What I've done here is use my experiences with Super Mario Bros. to make another argument-In this case that video games are inherently, literally Lacanian (at least ones with skilled designers. There are exceptions, but I'm not ready to discuss those yet) The reason I spent so much time talking about my personal relationship with the game is not just for me to indulge in misty-eyed nostalgia: My history with the game, and crucially my history of experiences dating from before the point at which I picked it up for the first time, is essential to understanding the positionality I inhabited as I played it, how my positionality shifted after I played it and crucially, how that affected the way I read it.
Positionality is key to utilising the third sphere of Lacanian reading as Felman describes it, because it's only through getting ahold of one's associations, relations and preconceptions that we are able to understand how any given reader will respond to a text. In my case, Super Mario Bros. dramatically shifted my conception of what video games were capable of, and is probably why I'm sitting here writing this now. So, if you're looking for someone to blame for my incoherent academic gobbledygook blame Shigeru Miyamoto. Well, and Jacques Lacan. And Shoshana Felman. And my philosophy teacher who introduced me to both.

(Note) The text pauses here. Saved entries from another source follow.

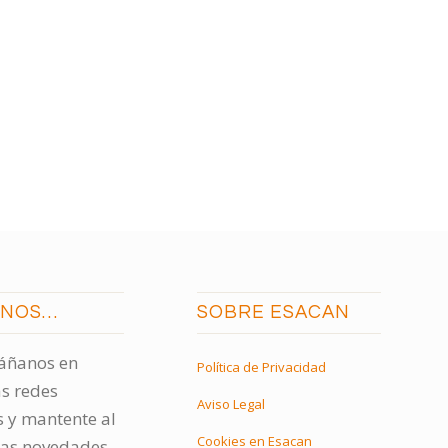
ENOS…
SOBRE ESACAN
ñanos en
Política de Privacidad
s redes
Aviso Legal
s y mantente al
Cookies en Esacan
las novedades.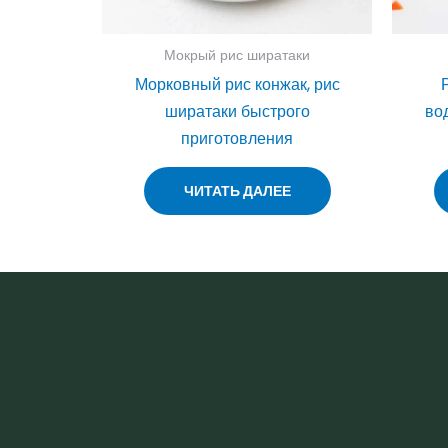
Мокрый рис ширатаки
Морковный рис конжак, рис
ширатаки быстрого
во
приготовления
ЧИТАТЬ ДАЛЕЕ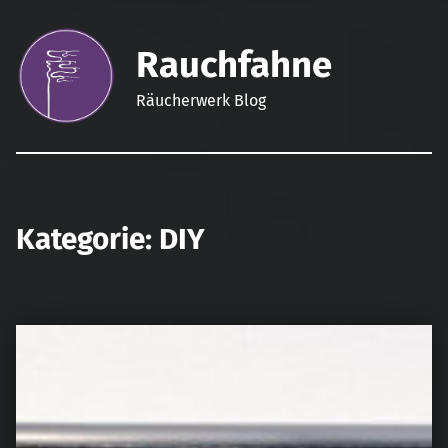
Rauchfahne
Räucherwerk Blog
Kategorie:
DIY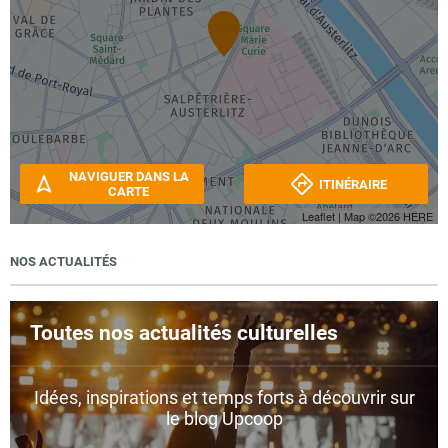
NAVIGUER DANS LA
ITINÉRAIRE
CARTE
Leaflet
| Map ©2026
HERE
NOS ACTUALITÉS
Toutes nos actualités culturelles
Idées, inspirations et temps forts à découvrir sur
le blog Upcoop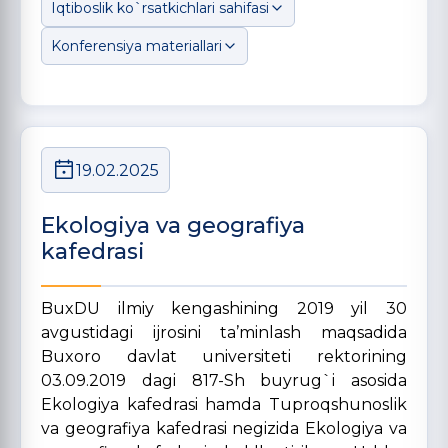
Iqtiboslik ko`rsatkichlari sahifasi
Konferensiya materiallari
19.02.2025
Ekologiya va geografiya
kafedrasi
BuxDU ilmiy kengashining 2019 yil 30
avgustidagi ijrosini ta’minlash maqsadida
Buxoro davlat universiteti rektorining
03.09.2019 dagi 817-Sh buyrug`i asosida
Ekologiya kafedrasi hamda Tuproqshunoslik
va geografiya kafedrasi negizida Ekologiya va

And my Anthropology professor who set me on the path to joining this field. And...
Which brings us to the real delicious irony of this whole thing: Reading is not just one act, but the chaotic interaction of many and varied acts, individuals and texts. I just spent a series of essays writing about Shigeru Miyamoto (whom I understand primarily through what Dave Sheff wrote about him in a book I read) through tools I learned from Shoshana Felman who learned them from Jacques Lacan, who was resolute in his claim that he was doing nothing more than reading Sigmund Freud, which I read because my professor read them and thought I should as well. Not to mention the fact large portions of this series have been dedicated to me reading and analysing myself, and you reading me as I do that. Somewhere in this grand, beautiful symphonic cacophony and language and discourse is meaning. But meaning is, as I've claimed, not one thing, but a mutable, ethereal series of concepts dynamically generated by the interaction of three forces and countless subjects whenever anyone reads anything.

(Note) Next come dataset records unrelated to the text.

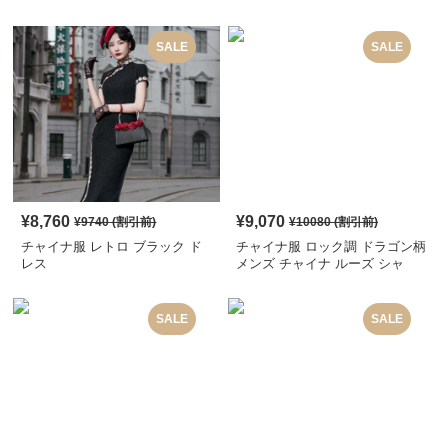
SALE
SALE
¥
8,760
¥
9,070
¥
9740
(割引前)
¥
10080
(割引前)
チャイナ服 レトロ ブラック ド
チャイナ服 ロック調 ドラゴン柄
レス
メンズ チャイナ ルーズ シャ
ツ
SALE
SALE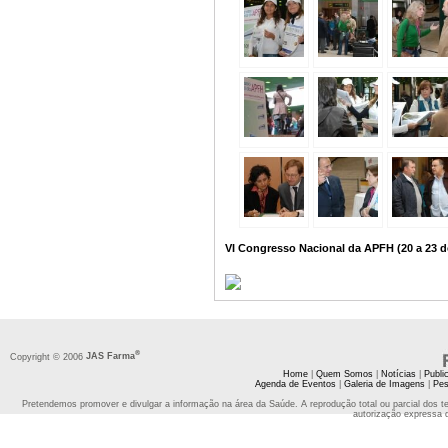
VI Congresso Nacional da APFH (20 a 23 
®
Copyright © 2006
JAS Farma
Home
|
Quem Somos
|
Notícias
|
Publi
Agenda de Eventos
|
Galeria de Imagens
|
Pes
Pretendemos promover e divulgar a informação na área da Saúde. A reprodução total ou parcial dos t
autorização expressa 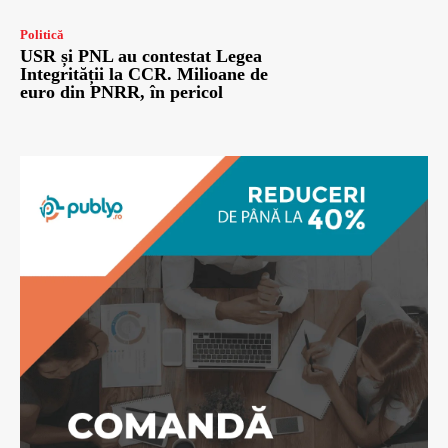
Politică
USR și PNL au contestat Legea
Integrității la CCR. Milioane de
euro din PNRR, în pericol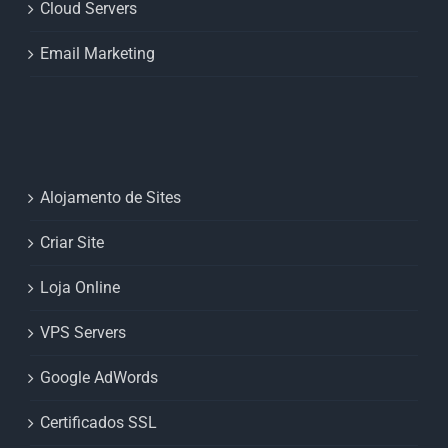
Cloud Servers
Email Marketing
Alojamento de Sites
Criar Site
Loja Online
VPS Servers
Google AdWords
Certificados SSL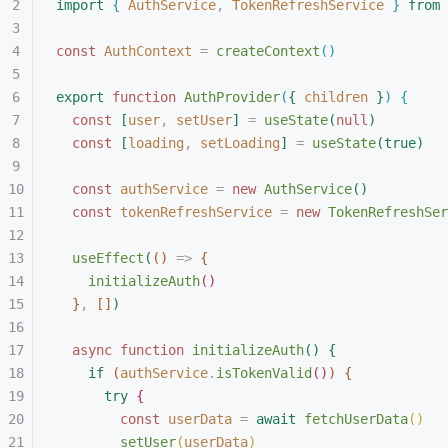
import
{
 AuthService
,
 TokenRefreshService
}
 from
 
const
 AuthContext
 =
 createContext
(
)
export
 function
 AuthProvider
(
{
 children
}
)
{
const
[
user
,
 setUser
]
 =
 useState
(
null
)
const
[
loading
,
 setLoading
]
 =
 useState
(
true
)
const
 authService
 =
 new
 AuthService
(
)
const
 tokenRefreshService
 =
 new
 TokenRefreshSer
useEffect
(
(
)
 =
>
{
initializeAuth
(
)
}
,
[
]
)
async
 function
 initializeAuth
(
)
{
if
(
authService
.
isTokenValid
(
)
)
{
try
{
const
 userData
 =
 await
 fetchUserData
(
)
setUser
(
userData
)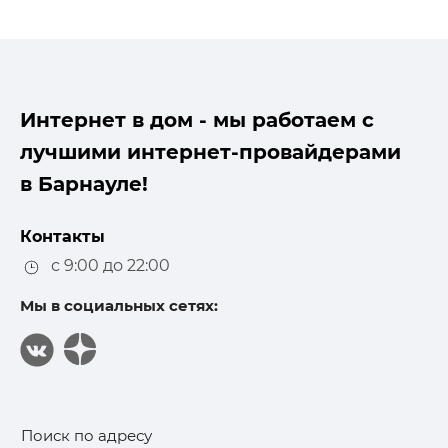
Интернет в дом - мы работаем с
лучшими интернет-провайдерами
в Барнауле!
Контакты
с 9:00 до 22:00
Мы в социальных сетях:
Поиск по адресу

This then is finally how we can judge whether any given reading is “valid”: The addition of the third sphere would, at cursory glance, seem to render all analyses into exercises in futile relativism, but rather what it does instead is give us a more nuanced way to practise it. All we need to do to determine whether a reading is valid or not is to weigh how it utilises the three spheres against itself. For example, I can claim Super Mario Bros. is a work of radical deconstructive game design that literalizes the concept of Lacanian meaning to recreate for players the experiences of exploration and discovery treasured by Shigeru Miyamoto. I can do this because I've (hopefully) provided enough evidence from both what is on record about Miyamoto's intent, my personal experiences with reading it and the actual text itself to back up my claim. I couldn't, however, claim Super Mario Bros. is about a magical flying hamster who soars through Candy Land turning clouds into doughnuts to fight Communism because there is absolutely nothing in the game or what Miyamoto said about it that could remotely be used to support such an assertion, no matter what my personal experiences might be. One is a valid interpretation, the other isn't. One constitutes a legitimate reading of the text, the other is me reading the text wrong.
On the other hand, this is also why no-one can claim I am "reading too much" into a simple video game from 1985 or "picking up on things that aren't there", because the very act of ever reading anything is inherently bound by these forces and interactions. These are the conclusions to which I have arrived at via my history of reading things, and not just video games, as texts from a particular positionality. This then is the core of analysis for me, and the tool set by which I'm going to approach anything else I do on this blog.